The study by Bernard et al17 also has several limitations that should be considered. The trial compared 2 strategies for oxygen supplementation at a population level. This approach is insufficient to define a more complex (eg, U-shaped) dose-response curve or identify an inflection point that represents an optimal dose or delivery strategy.25 Moreover, it is biologically plausible that there is between-patient variability in risk of hypoxemia or harm from hyperoxia. For example, a patient who has significant antecedent lung disease or experiences cardiac arrest from pulmonary embolism may benefit from a different strategy than a patient with cardiac arrest from myocardial infarction. Elucidating these factors will require larger trials with multiple treatment intervention groups and more sophisticated designs to maximize efficiency. Although continuous Spo2 monitoring is standard care in the out-of-hospital environment, Spo2 is a surrogate measure several steps removed from adequate brain and cardiac tissue oxygen delivery. Directly quantifying arterial or tissue oxygen is difficult and typically provides only intermittent data. Thus, this limitation is unlikely to be addressed until better monitoring tools become available.

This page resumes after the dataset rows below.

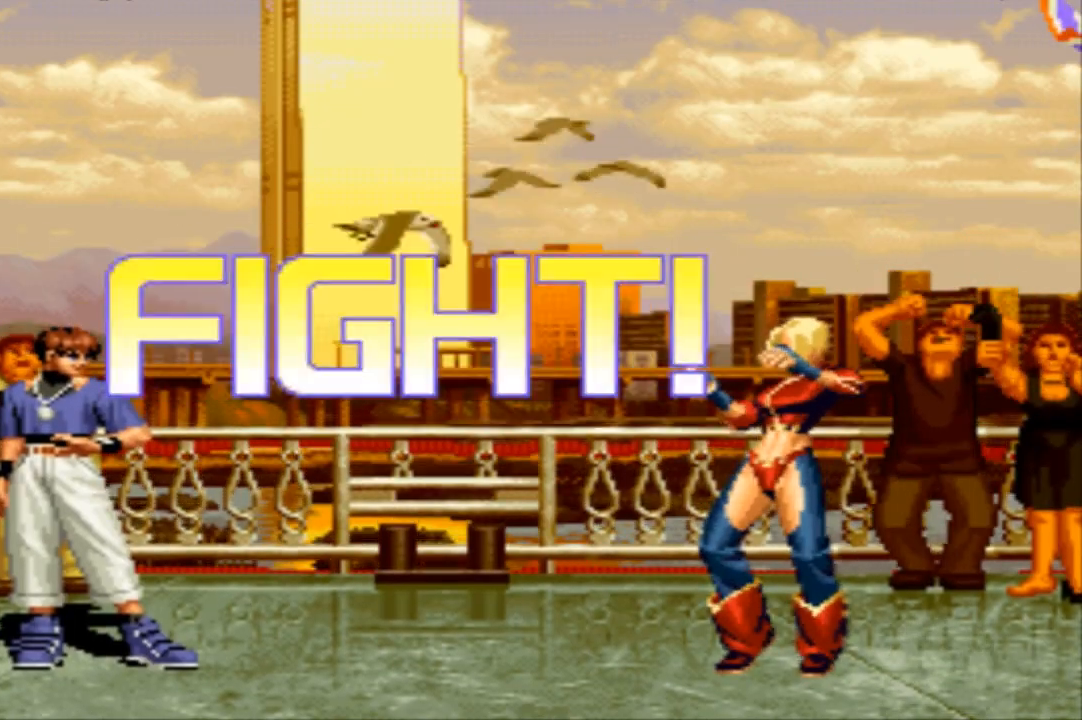
{"buttons": [], "left_stick": "right", "events": [[301, "left_stick", "left"], [367, "left_stick", "down"], [467, "left_stick", "right"]]}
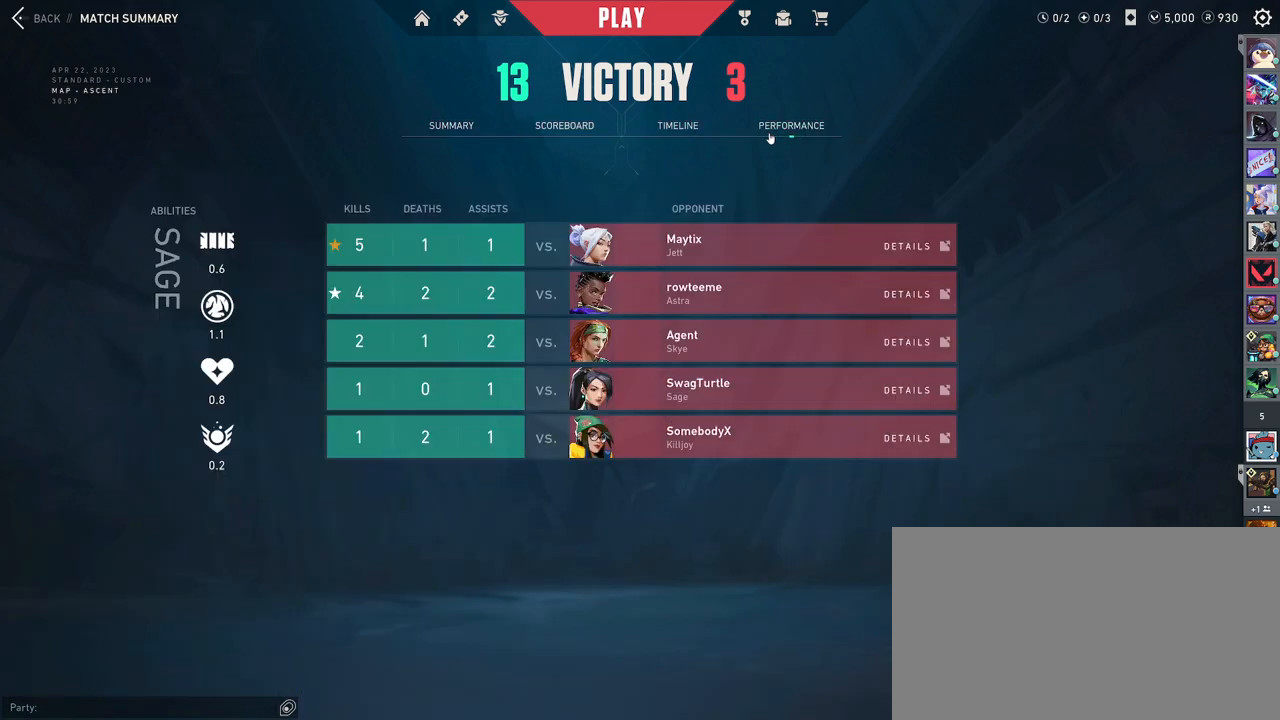
Gameplay with keyboard and mouse; each line is a JSON object with the keys and mouse buttons held at the frame after it. "events" lists presses ("down") and releases ("up") of "a", "ctrl", "d", "e", "q", "s", "shift", "space", "w", "mouse_left", "mouse_wheel", "mouse_right", "mouse_mb4" and "mouse_mb5" between this image and that frame as [ms after this image, input, new state], when the widget could be followed in between. "mouse_left", "mouse_wheel", "mouse_right", "mouse_mb4", "mouse_mb5" = the "left", "wheel", "right", "mb4", "mb5" buttons of the "mouse" list. No other keys are recorded. "wheel" means that the mouse wheel is clicked or scrolled. Mouse movement is not recorded.
{"keys": [], "mouse": [], "events": []}
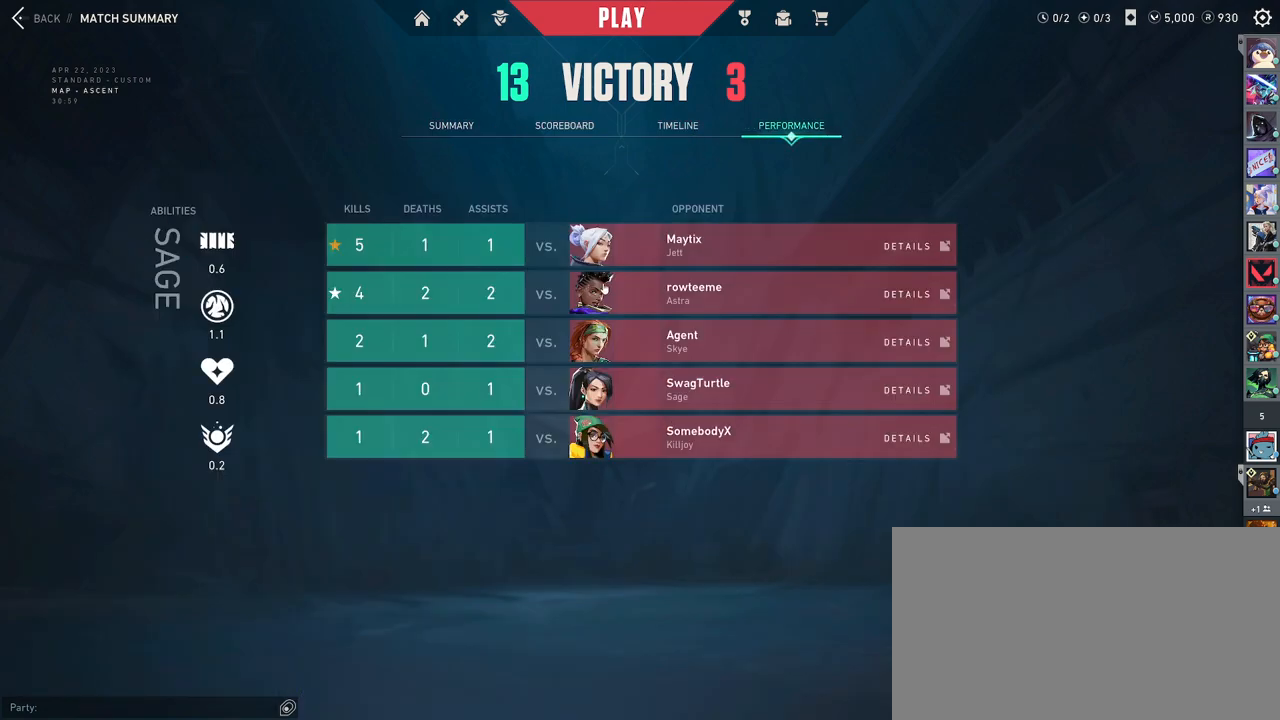
{"keys": [], "mouse": [], "events": [[250, "mouse_left", "down"], [317, "mouse_left", "up"]]}
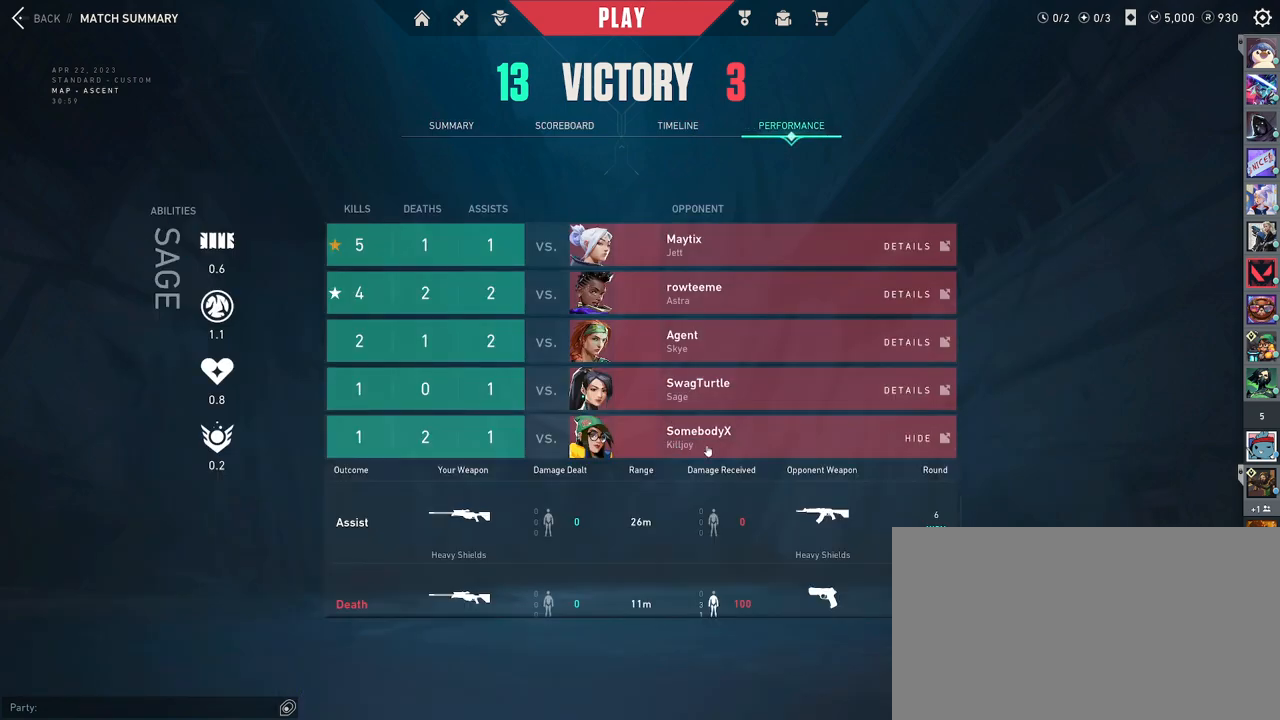
{"keys": [], "mouse": ["wheel"], "events": [[233, "mouse_wheel", "down"]]}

When interpreted in the context of other related studies, the clinical trial reported by Bernard and colleagues17 in this issue of JAMA provides convincing evidence that harm from hypoxia during conservative oxygen supplementation outweighs any benefit of hyperoxia avoidance during out-of-hospital care of unselected patients after cardiac arrest. The out-of-hospital environment has unique limitations and complexity that require rigorous study to extrapolate interventions primarily tested during intensive care. To be successful, future studies that aim to optimize oxygen delivery after cardiac arrest will require better tools for direct end-organ monitoring and improved approaches to identify those patients most likely to derive benefit from a particular oxygen delivery strategy.